Mr. CURTiss. No; I was trying to support the statement that I made that it was not essential, in complying with the law setting up the Interstate System, to have a preponderance of interstate traffic on all the routes, particularly in urban areas, because in addition to serving interstate traffic, they are to serve the national defense. [Continues reading :)

3. Location on undeveloped land: To the extent consistent with other require ments, undeveloped land offers the best possible locations for routes entering a city.

4. Circumferential and distributing routes : Routes which avoid the business centers of cities are needed to serve traffic bound to or from points other than the center of the city.

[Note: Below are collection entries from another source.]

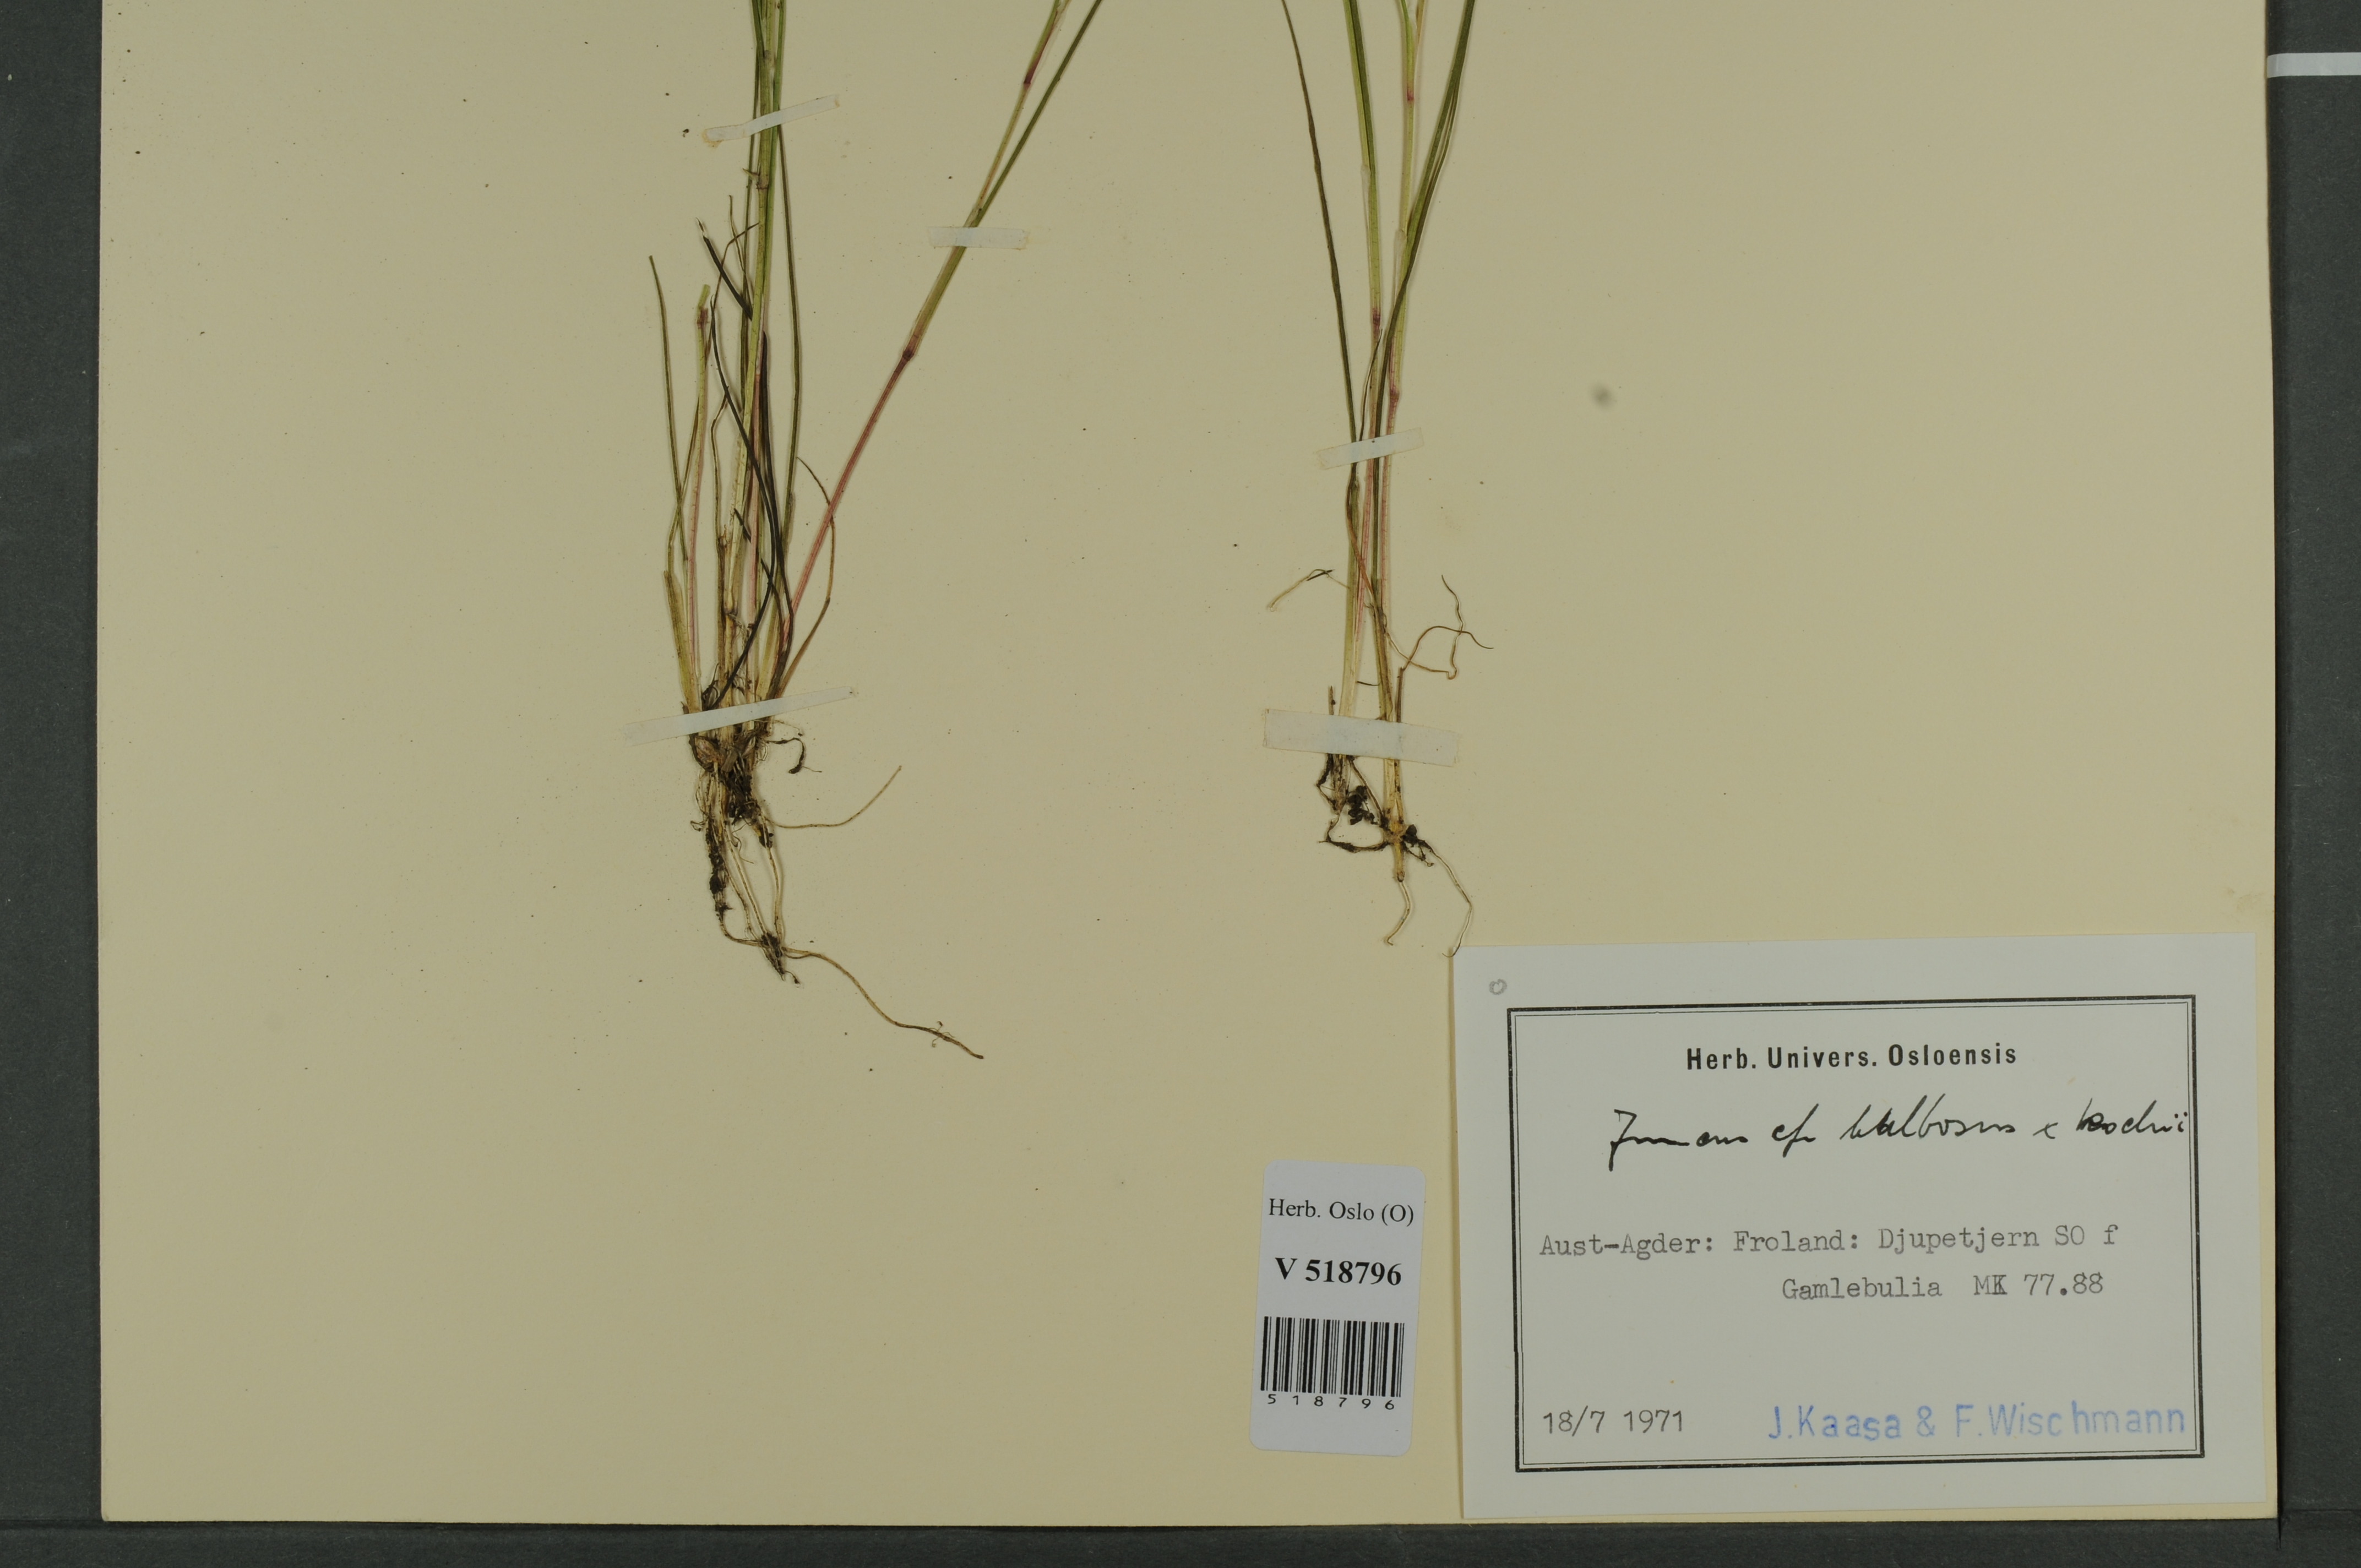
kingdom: Plantae
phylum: Tracheophyta
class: Liliopsida
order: Poales
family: Juncaceae
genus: Juncus
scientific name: Juncus
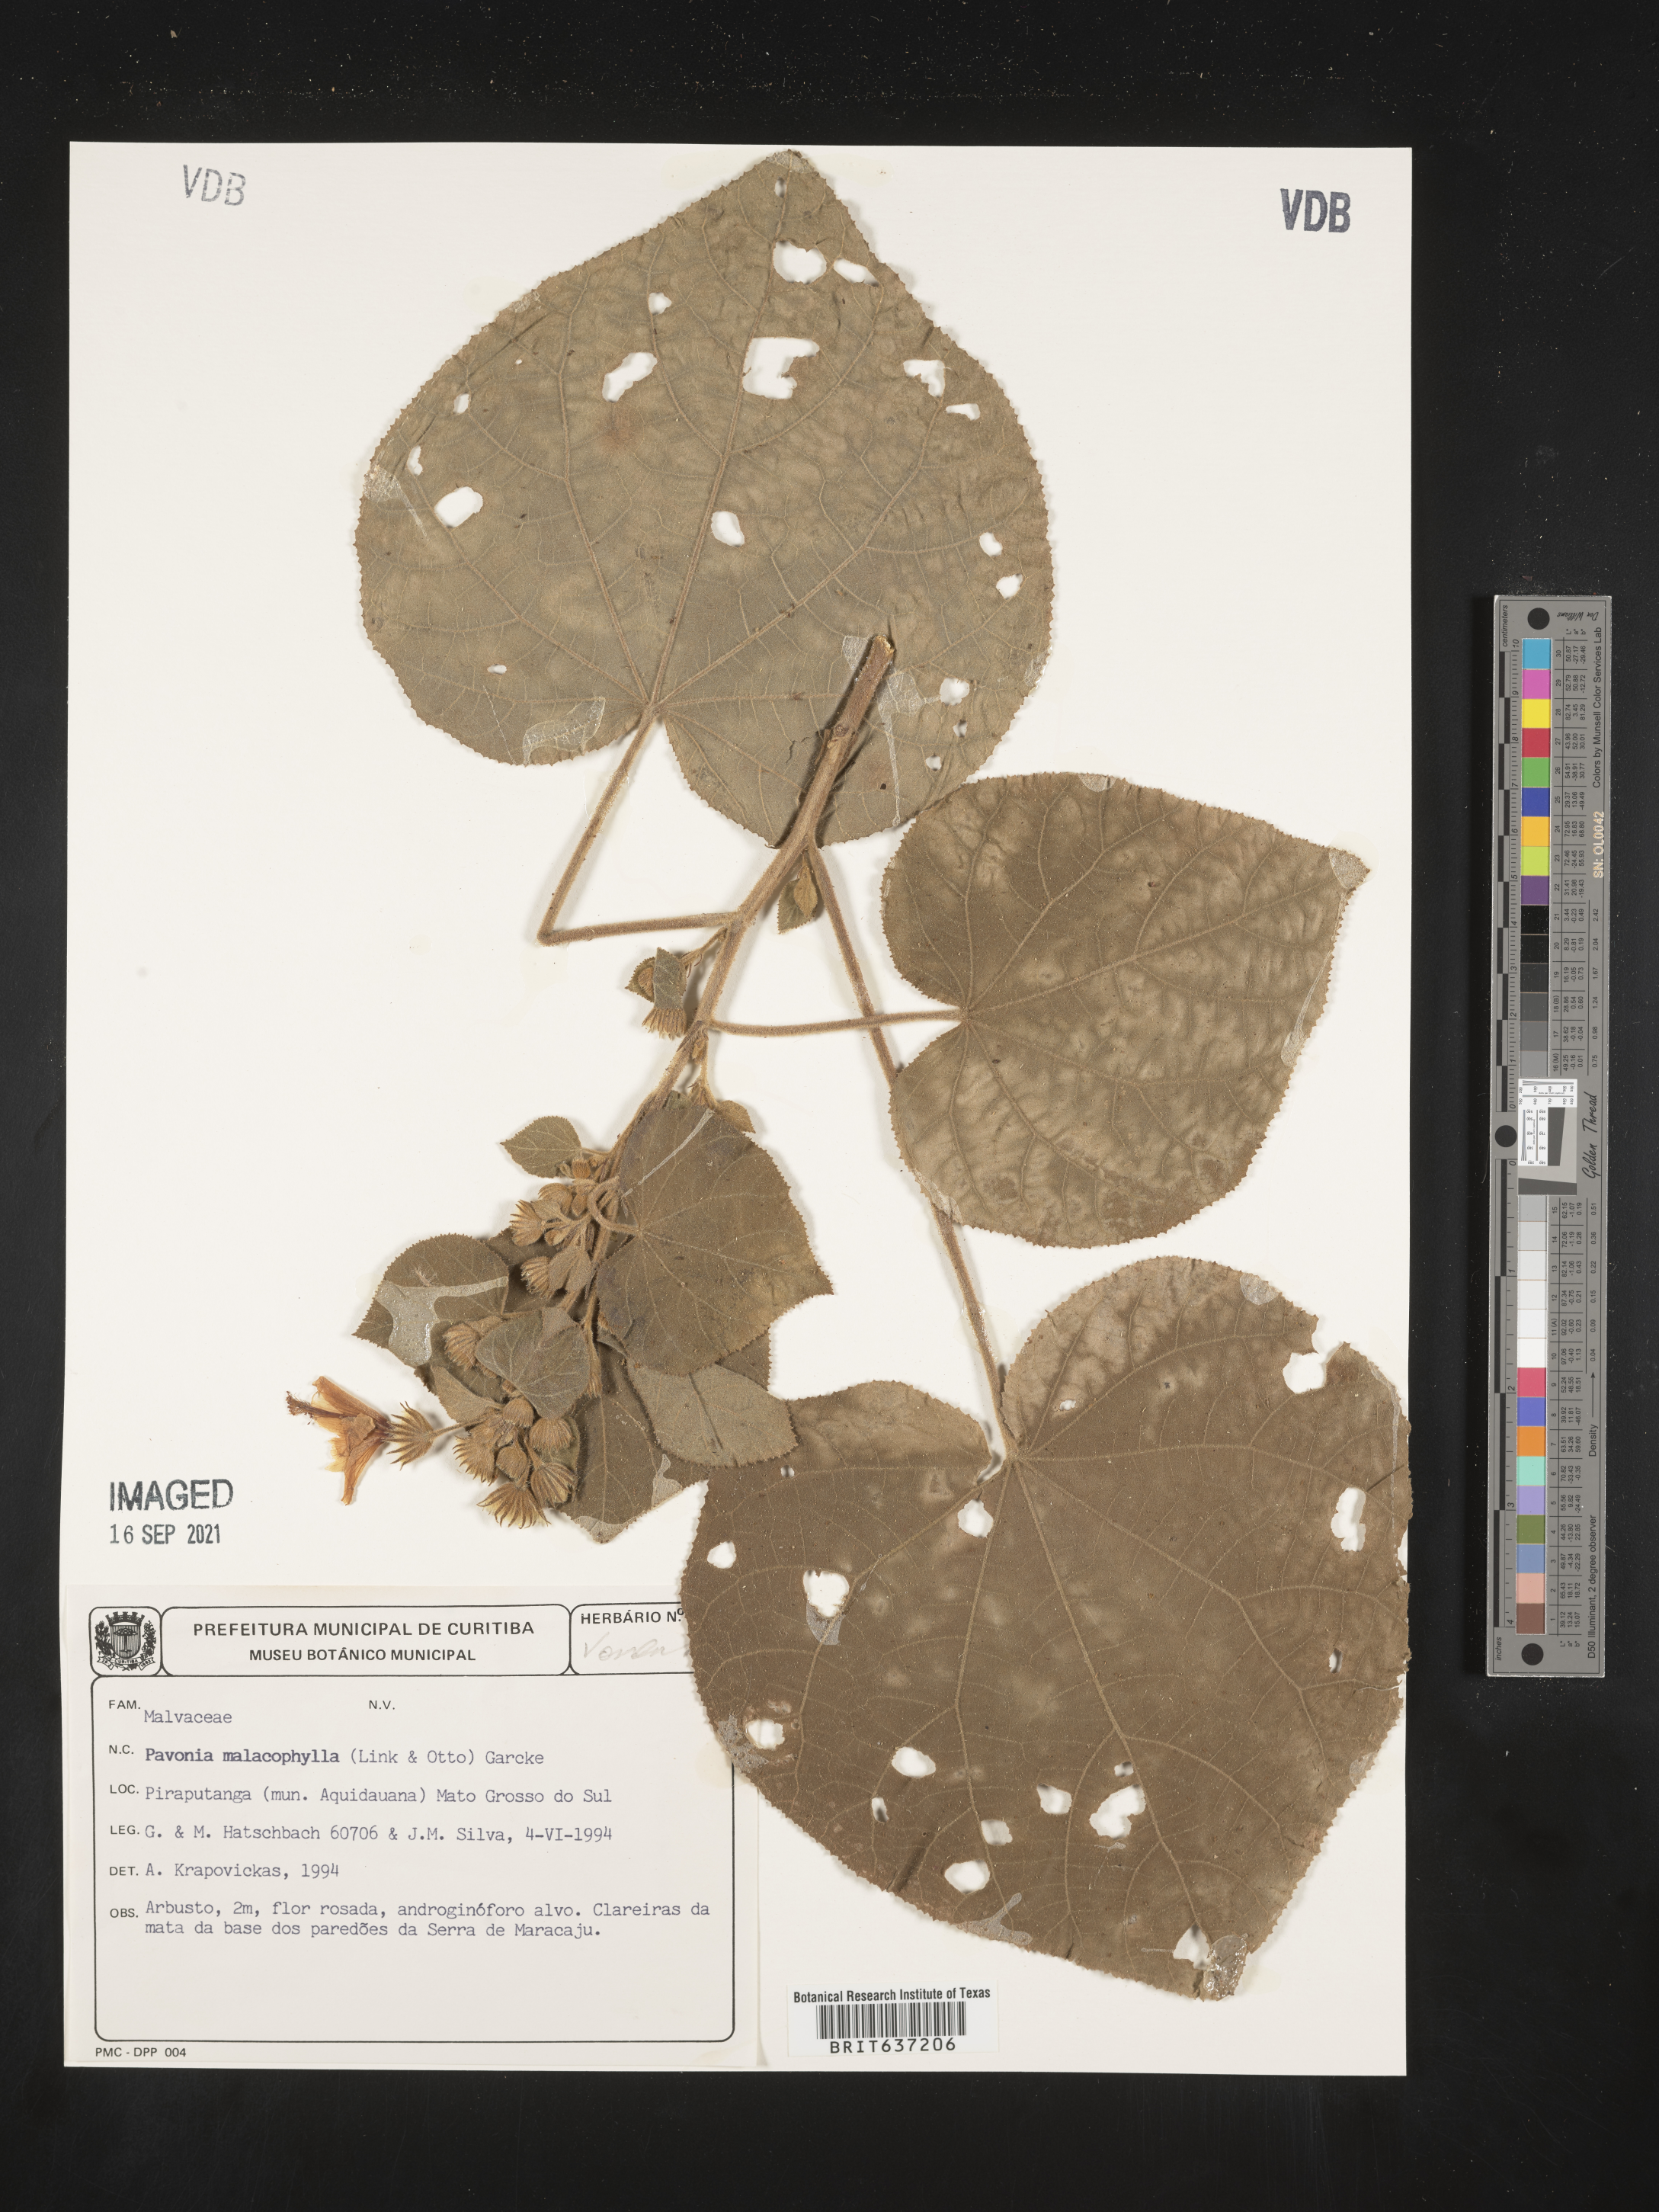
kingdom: Plantae
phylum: Tracheophyta
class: Magnoliopsida
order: Malvales
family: Malvaceae
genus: Pavonia
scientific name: Pavonia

Such routes may be so located as to serve both as arteries for through traffic around the city between various approach highways and as distribution routes for the movement of traffic with local origins and destinations to and from the various quarters of the city.

The pattern of such routes depends upon the topography and plan of each particular city. At many of the relatively large cities the need is for routes completely encircling the city. In some of the larger cities a belt route near the central business district may be needed in addition to an outer circumferential route.

Senator Bush. Is there any illustration of that in your mind at the moment: “Belt route near the central business district”?

Mr. Curtiss. Mr. Holmes, can you cite such an example?



Mr. HOLMES. The plans that have been discussed for Washington, D. C., could be just about that, Senator Bush, with a so-called inner loop, which circles the business district, and then under the plans that are expected between the States, with a circumferential route that would avoid the District for through traffic.

I think there are cities in Michigan of that same nature. I believe Detroit, Senator McNamara, has a similar plan for routes that would bypass the built-up part of the city, and also would terminate the routes that lead into a city in a loop that runs around the downtown area rather than going through it.

Senator McNAMARA. Yes; it has a loop effect.

Mr. HOLMEs. It is accepted as at least a desirable plan for most of the cities.

Senator Bush. But you do not have an illustration of one in being right now; do you?

Senator Case. You have something of that type in Chicago, do you not, in your loop?